Diagram: Leveraging financial foundation models to implement order flow generation for different market styles, thereby simulating diverse market environments.
Figure 4. Leveraging financial foundation models to implement order flow generation for different market styles, thereby simulating diverse market environments.

Foundation models propel the next industrial digital transformation

Microsoft Research Asia has long recognized that the widespread adoption of AI in industry necessitates continuous technological exploration, experimentation, and breakthroughs. Through collaborative efforts with partners across various industries, we have developed open-source models, including the Qlib AI quantitative investment platform, the MARO multi-agent resource optimization platform, the FOST spatial-temporal prediction tool, and the BatteryML battery performance analysis and prediction platform. These industry-oriented AI platforms, tools, and models not only play a pivotal role in industry but also serve as critical data and foundational components for implementing cutting-edge foundation models.

Building upon successful experiences in industrializing AI, we have embarked on the exploration of domain-specific foundation models tailored for industry, drawing from the dimensions previously discussed.
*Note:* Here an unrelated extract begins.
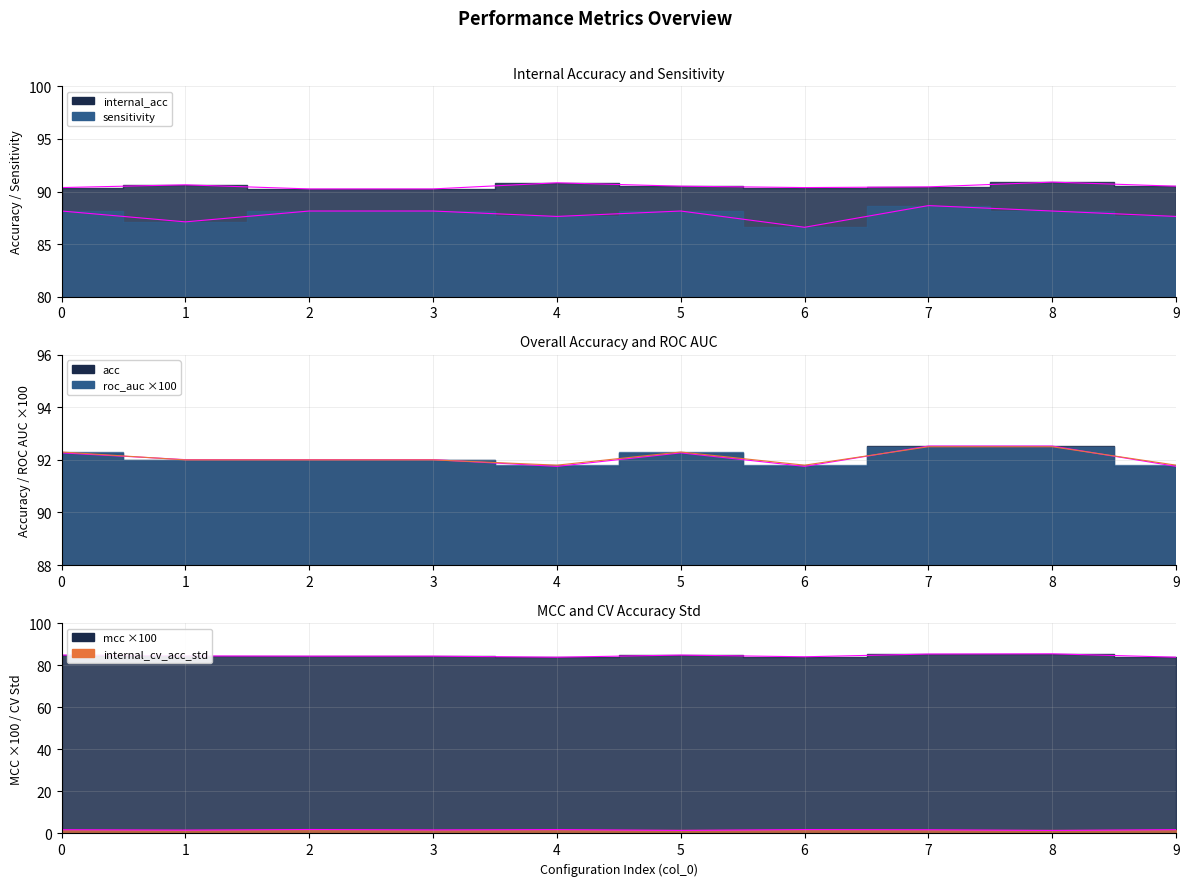

What is the minimum value shown in the chart?

1.4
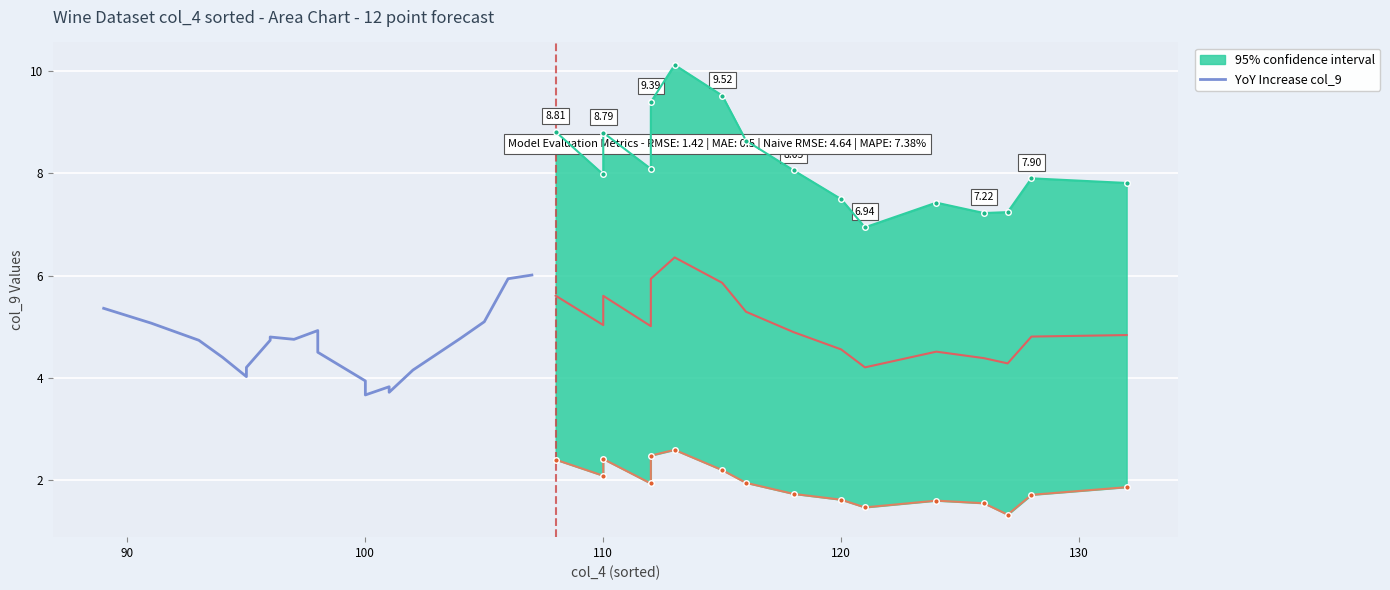

What is the minimum value shown in the chart?

3.7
Our findings reveal that these foundation models possess significant potential to diverge from conventional large-scale model paradigms and profoundly impact industrial transformation.

Envision a future where foundation models empower knowledge management, extraction, and iterative processes across industries. Furthermore, we are actively investigating how foundation models can support companies in achieving automated research and development (R&D). This encompasses tasks such as automatically identifying R&D directions, generating algorithmic research proposals, automating R&D processes and scientific experiments, and iteratively refining research approaches. In essence, AI will autonomously propel data-centric industrial R&D, fundamentally revolutionizing industry operations.
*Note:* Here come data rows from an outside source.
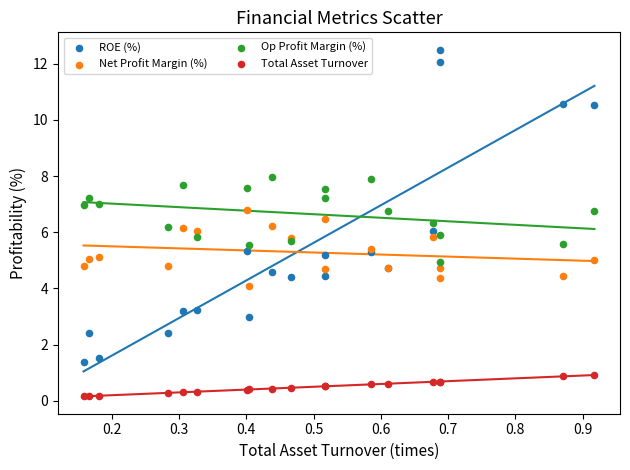

Which series reaches the maximum Y coordinate?

ROE (%)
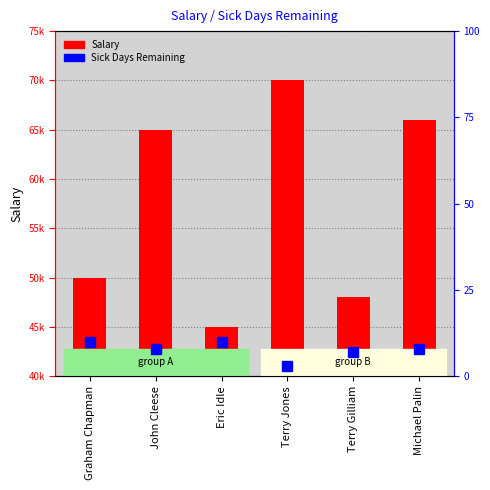

True or false: Salary has a value of 65000 at John Cleese.

True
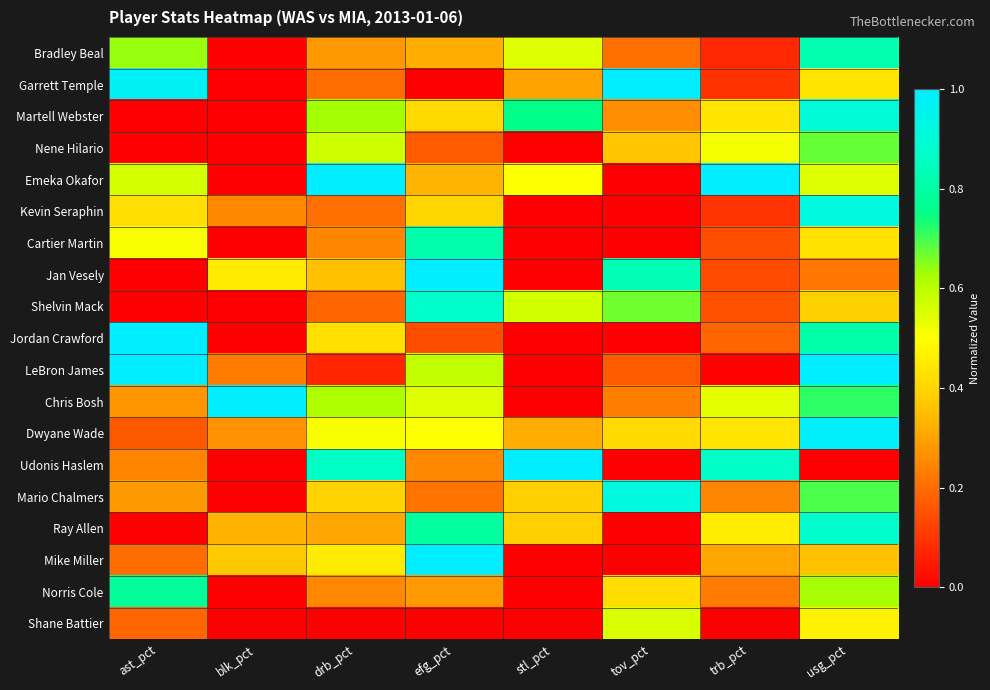

List the series in order of their peak value, lowest first.

Shane Battier, Nene Hilario, Norris Cole, Cartier Martin, Bradley Beal, Shelvin Mack, Ray Allen, Martell Webster, Kevin Seraphin, Mario Chalmers, Dwyane Wade, Garrett Temple, Emeka Okafor, Jan Vesely, Jordan Crawford, LeBron James, Chris Bosh, Udonis Haslem, Mike Miller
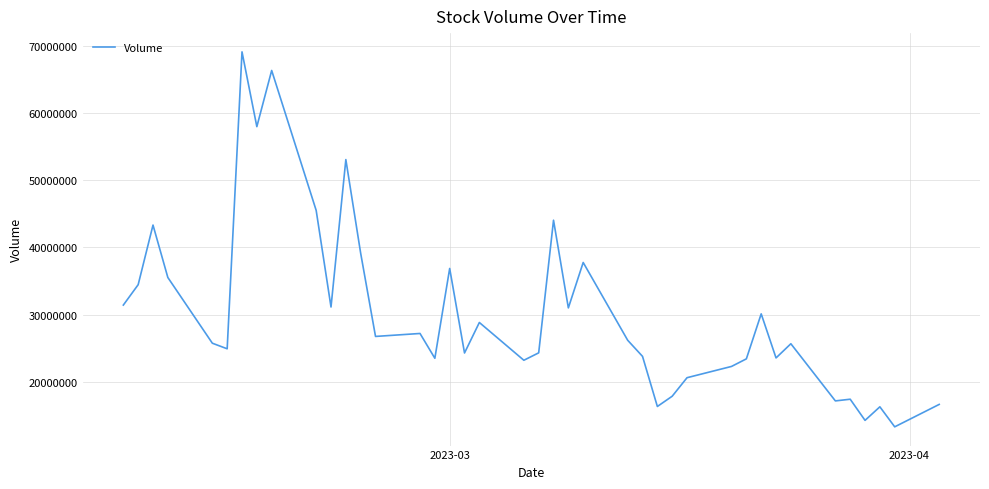

What is the difference between the maximum and minimum values?

55818323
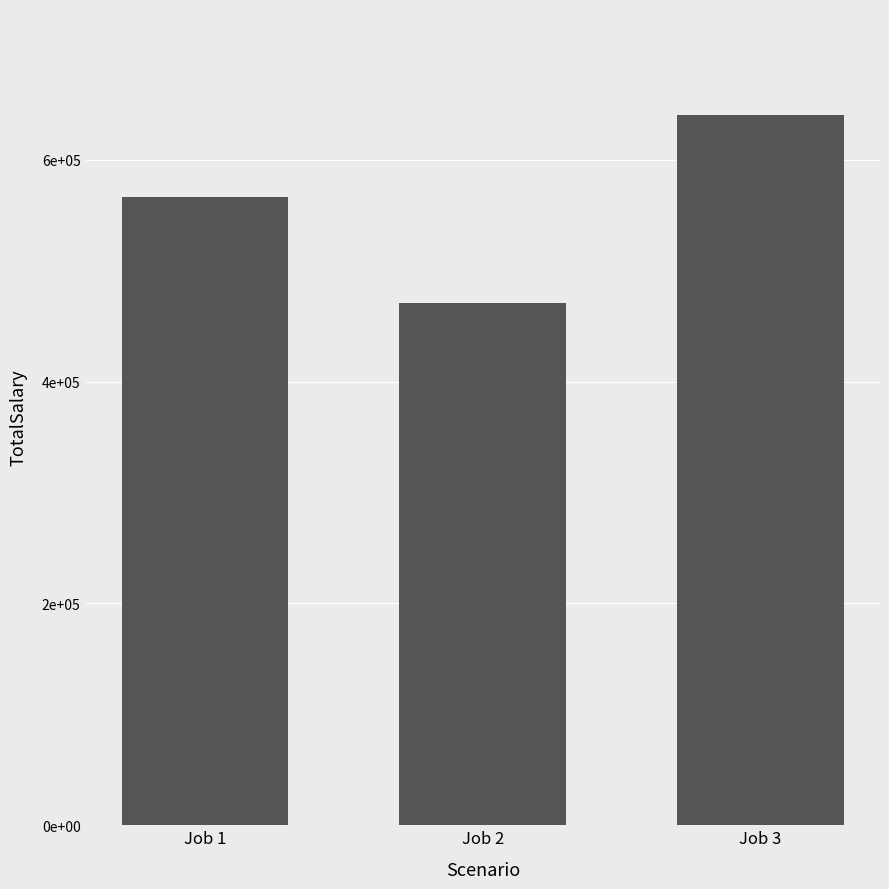

At which category does the chart reach its minimum across all series?

Job 2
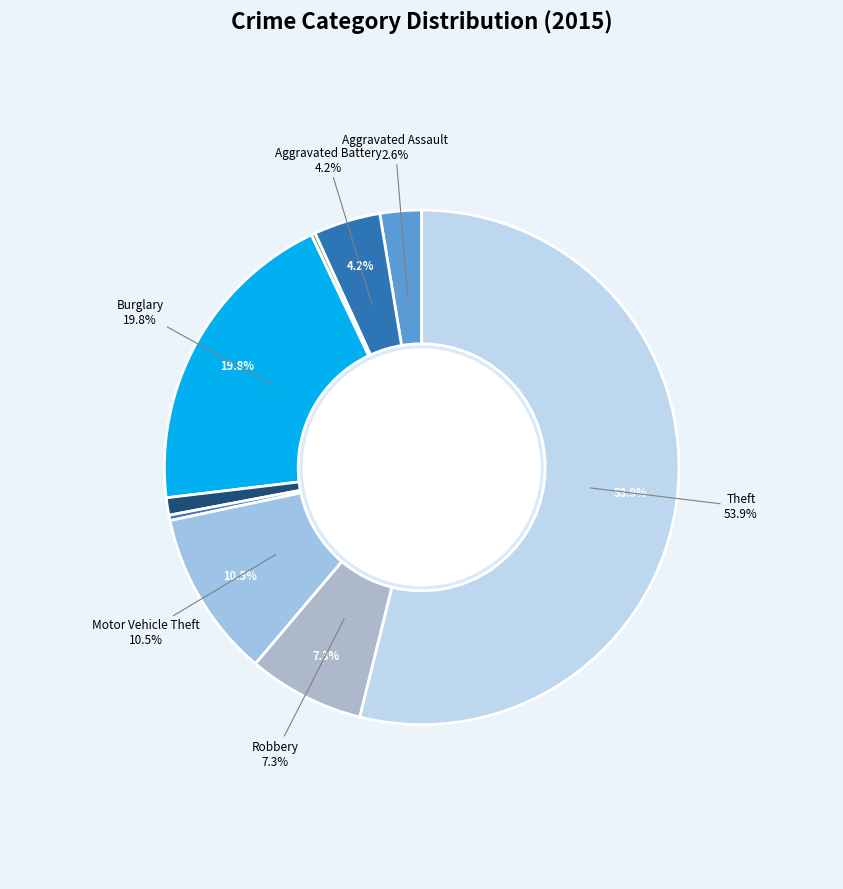

To the nearest percent, what is the average slice percentage?

11%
Diagram: R&D agent: Automatically evolve the R&D cycle centered on industrial data.
Figure 5. R&D agent: Automatically evolve the R&D cycle centered on industrial data.
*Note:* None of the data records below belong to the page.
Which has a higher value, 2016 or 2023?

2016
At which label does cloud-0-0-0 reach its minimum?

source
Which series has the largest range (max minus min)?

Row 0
Foundation models are poised to become the driving force behind industrial digital transformation, mirroring the transformative impact of the internet and cloud computing. These models are set to unleash a new wave of industrial innovation. We eagerly anticipate collaborating with additional industry partners, immersing ourselves in real-world scenarios, and exploring diverse applications for foundation models within the industrial landscape, thereby fully unlocking their commercial potential.


Author

Dr. Jiang Bian currently serves as a senior principal research manager at Microsoft Research Asia. He leads the Machine Learning Group and the Industry Innovation Center at Microsoft Research Asia.

His team’s research spans deep learning, reinforcement learning, and privacy computing, with a focus on cutting-edge applications of AI in vertical domains such as finance, energy, logistics, manufacturing, healthcare, and sustainable development.

Dr. Jiang Bian has authored over a hundred research papers published in top-tier international conferences and journals. Also, he holds several U.S. patents. Dr. Jiang actively contributes to the academic community by serving on program committees for various prestigious international conferences and acting as a reviewer for leading international journals. In recent years, Dr. Jiang’s team has made significant strides in applying AI-based prediction and optimization techniques to critical scenarios across diverse fields, such as finance, logistics, and healthcare. Furthermore, they have generously shared relevant technologies and frameworks with the open-source community.

Dr. Jiang Bian completed his undergraduate studies at Peking University, earning a bachelor’s degree in computer science. He then pursued further studies at the Georgia Institute of Technology in the United States, where he obtained his Ph.D. in computer science.